Il convient par conséquent d'infirmer le jugement déféré, de dire le licenciement de A Z pour faute grave justifié et de débouter cette dernière de l'ensemble de ses demandes.

Sur la prime annuelle :

Aux termes de l'article 3-8 de la convention collective applicable, les salariés ont droit au paiement d'une prime annuelle dont le versement pourra s'effectuer en une ou plusieurs fois au cours de l'année. Dans le cas où la prime est versée en plusieurs fois, le ou les versements précédant le solde constituent une avance remboursable si le salarié a quitté l'entreprise avant la date de versement dudit solde [...].

La SAS SODIFER a notifié à A Z la rupture immédiate de son contrat de travail par lettre recommandée en date du 3 octobre 2012.

Elle était par conséquent fondée à déduire l'avance versée à A Z au titre de la prime annuelle, cette dernière ne contestant pas expressément que le solde de cette prime était payé aux salariés présents dans l'entreprise au 30 novembre.

Le jugement est infirmé en ce qu'il a condamné la SAS SODIFER à lui payer la somme de 760,79 euros à titre de rappel de prime annuelle ainsi que les congés payés afférents.

Sur l'intervention volontaire de l'institution nationale publique […] :

Le jugement est infirmé en ce qui concerne le remboursement des allocations chômage versées à A Z dès lors que les conditions de l'article L.1235-4 du code du travail ne sont pas remplies.

Madame Z est condamnée aux dépens de première instance et d'appel.

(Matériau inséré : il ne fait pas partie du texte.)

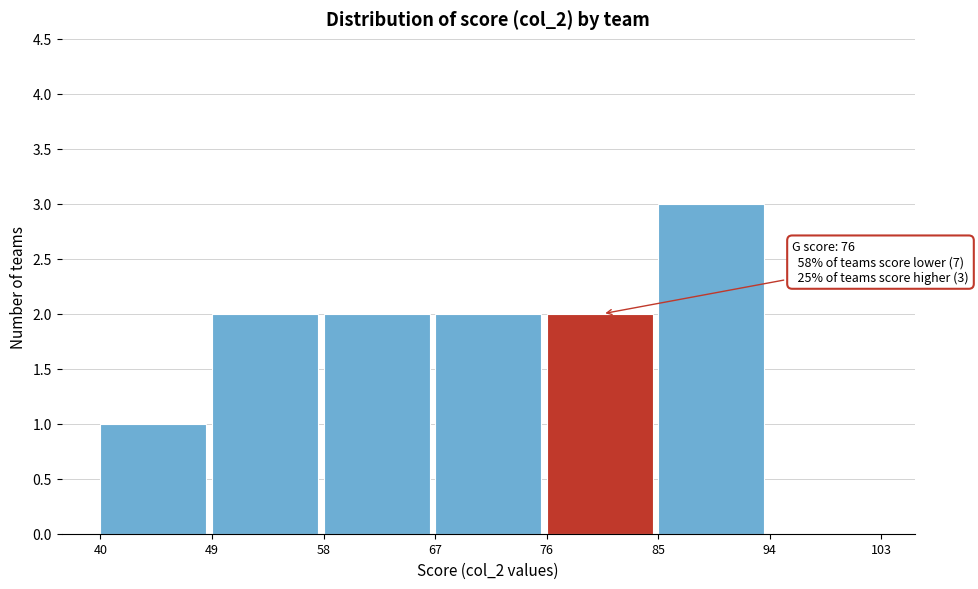

Which range on the x-axis has the tallest bar?

85 to 94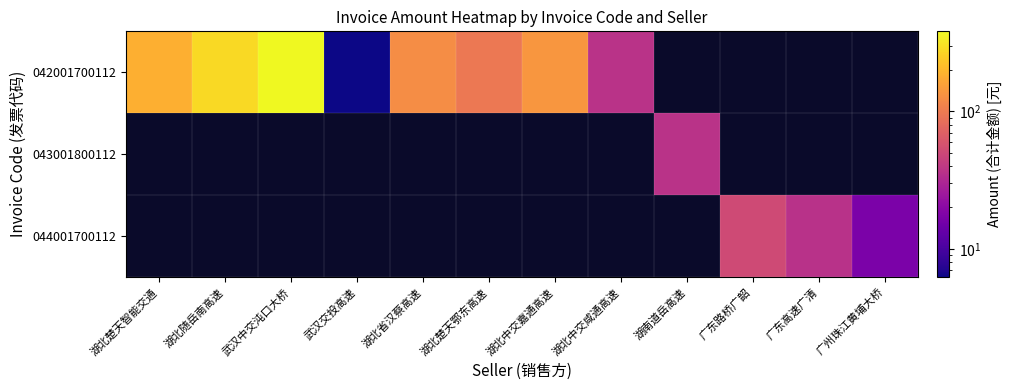

Between 湖北省汉蔡高速 and 湖北随岳南高速, which is larger?

湖北随岳南高速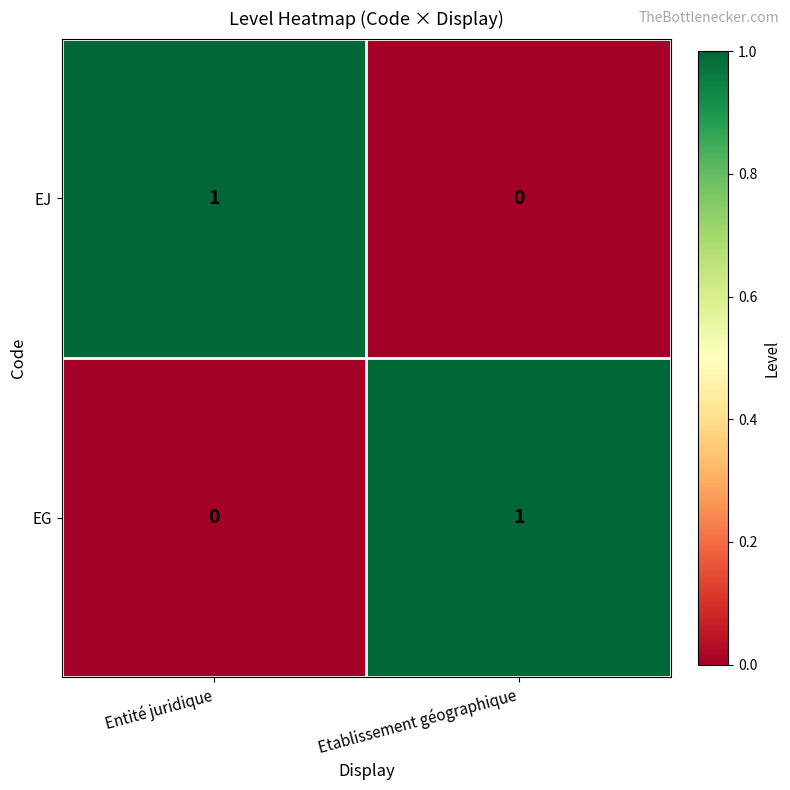

Which category has the highest value in the EG series?

Etablissement géographique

Il n'est pas inéquitable de laisser à la charge du […] les sommes qu'elle a exposées dans le cadre du présent appel.

PAR CES MOTIFS

Déclare […] recevable en son intervention volontaire,

Infirme le jugement déféré en toutes ses dispositions,

Statuant à nouveau et y ajoutant,

Dit le licenciement pour faute grave de A Z fondé

Déboute A Z de l'ensemble de ses demandes,

Déboute l'institution nationale publique […] de sa demande,

Condamne A Z aux dépens de première instance et d'appel,

Dit n'y avoir lieu à application de l'article 700 du code de procédure civile au profit l'institution nationale publique […].